I'm running in a multi-threaded environment where 64 bit values are being added to a global counter (u128) 25-50 times a second.
I wrote a little snippet:
#[derive(Debug)]
pub struct AtomicU128 {
lsv : AtomicU64,
msv : AtomicU64,
}
impl AtomicU128 {
fn fetch_add(&self, value : u64) -> u128 {
let mut previous = self.lsv.fetch_add(value, Ordering::SeqCst) as u128;
previous += if previous + value as u128 > u64::MAX.into() {
let x = self.msv.fetch_add(1, Ordering::SeqCst);
x as u128
} else { 0 };
previous
}
}
fn main() {
let a_u128 : AtomicU128 = AtomicU128 { lsv: AtomicU64::new(u64::MAX), msv: AtomicU64::new(0), };
a_u128.fetch_add(1);
println!("{:?}",a_u128);
}
which has a gaping hole in how it's handling the lsv 64bit overflow.
If I wrap the operation in a Mutex, should I bother with the AtomicU64 types?
Edit:
I put the following together, but it feels a little cumbersome:
#[derive(Debug)]
struct AtomicU128 {
inner: Mutex<u128>,
}
impl AtomicU128 {
fn new(value: u128) -> Self {
AtomicU128 {
inner: Mutex::new(value),
}
}
fn add(&self, value: u128) {
let mut inner = self.inner.lock().unwrap();
*inner += value;
}
fn get(&self) -> u128 {
*self.inner.lock().unwrap()
}
}
fn main() {
let v = AtomicU128::new(u64::MAX.into());
println!("Before {:?}",v.get());
v.add(1);
println!("After {:?}",v.get());
}
Is there a better way to safely add to u128 types together?
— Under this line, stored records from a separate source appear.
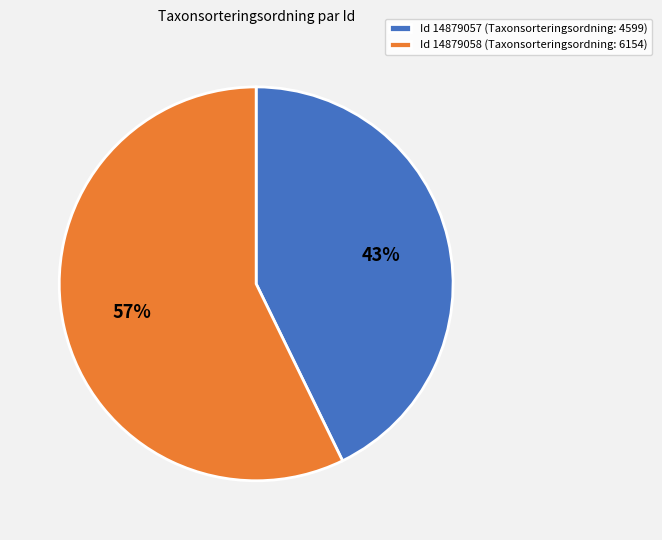

True or false: Id 14879058 (Taxonsorteringsordning: 6154) accounts for 57% of the total.

True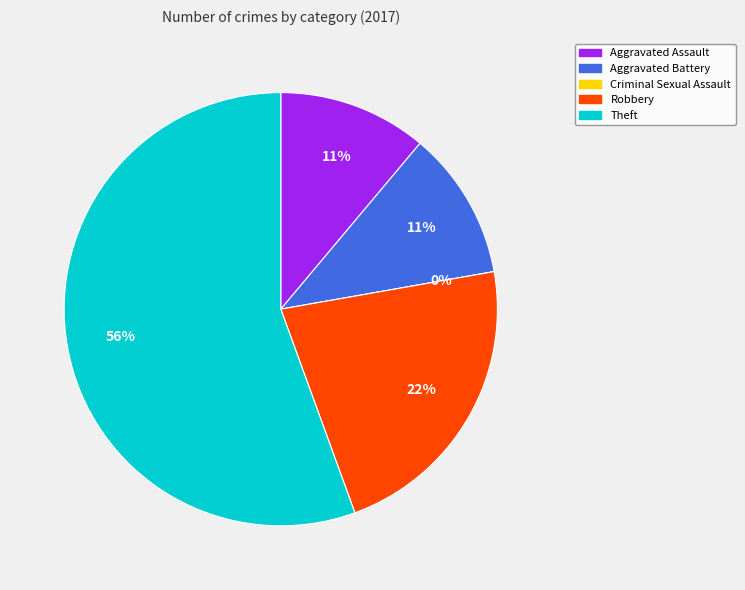

Which category has the biggest portion of the pie?

Theft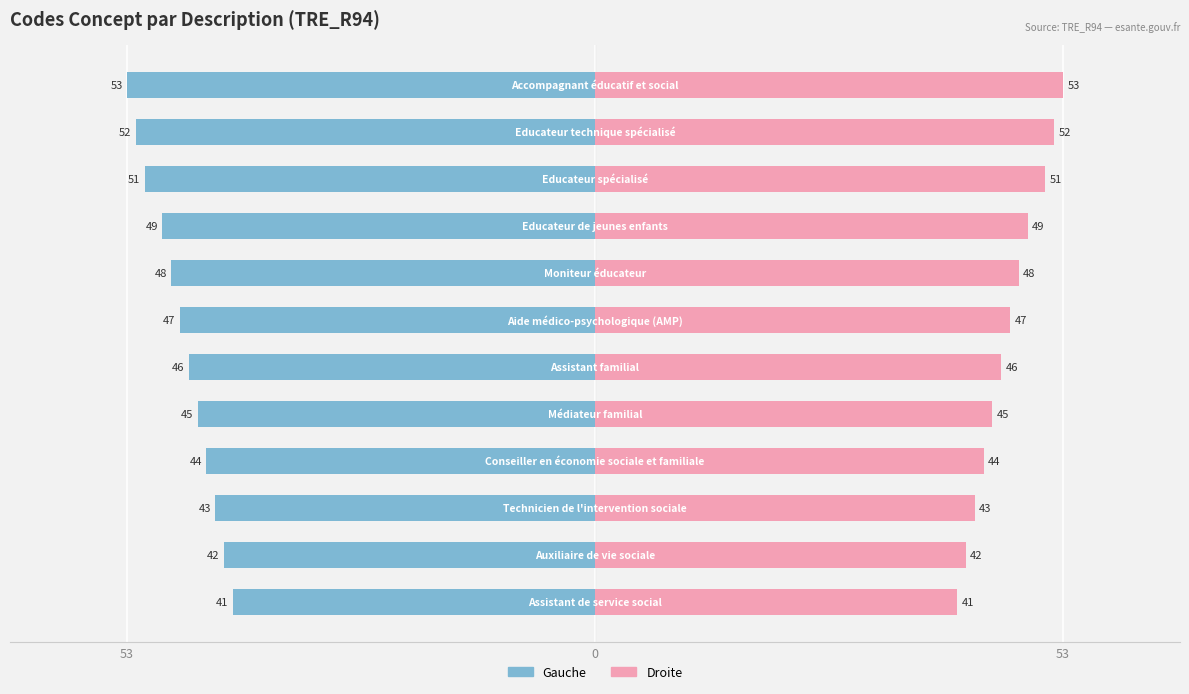

How many bars are there in total?

24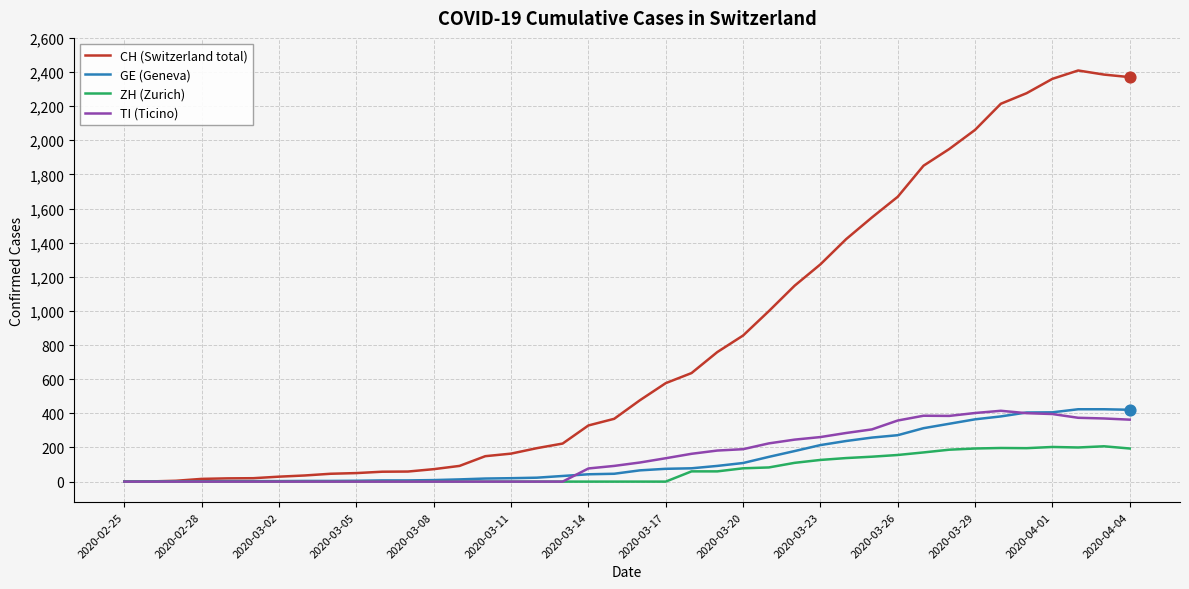

At how many categories does at least one series exceed 2178?

6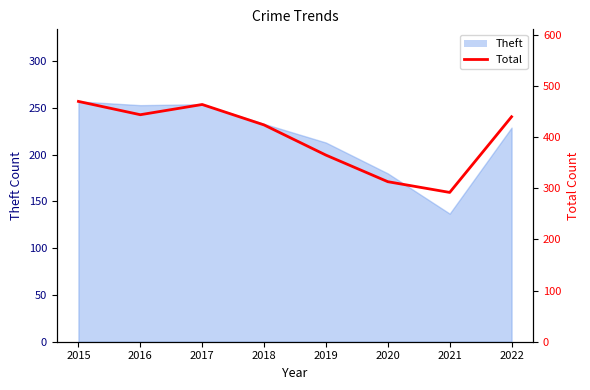

True or false: the data has more than 0 interior local peaks.

True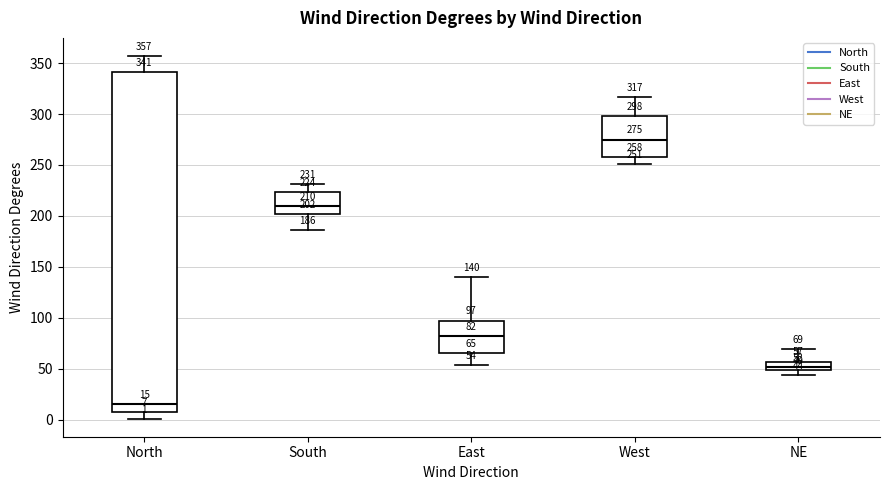

Comparing the boxes themselves (not the whiskers), which one is the tallest?

North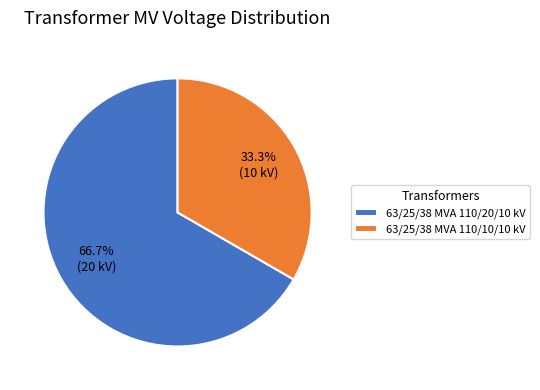

What percentage is the 63/25/38 MVA 110/10/10 kV slice, to the nearest percent?

33%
You can add 32-bit integers into a 96-bit count by splitting the count into overlapping 64-bit ranges:
Let L = count mod 264
Let M = count >> 32 mod 264
Now, when you add x, you atomically add into L, set x = (x>>32) + carry, and atomically add into M.
When you read, you can consider the lower-order word to be "authoritative". If it doesn't match the overlapping bits in the higher-order word, then the difference between the values will let you deduce the appropriate correction.
If you want to 64-bit addends into a 128-bit count, you can split those addends into upper and lower 32-bit halves.
The upper 32-bit halves can be added into a 96-bit counth, and the lower 32-bit halves can be added into a 96-bit countl.
The total count is then always just (counth<<32) + countl. Note that observers may not see the two updates to countl and counth as atomic, but they will at least see the total count as monotonically increasing.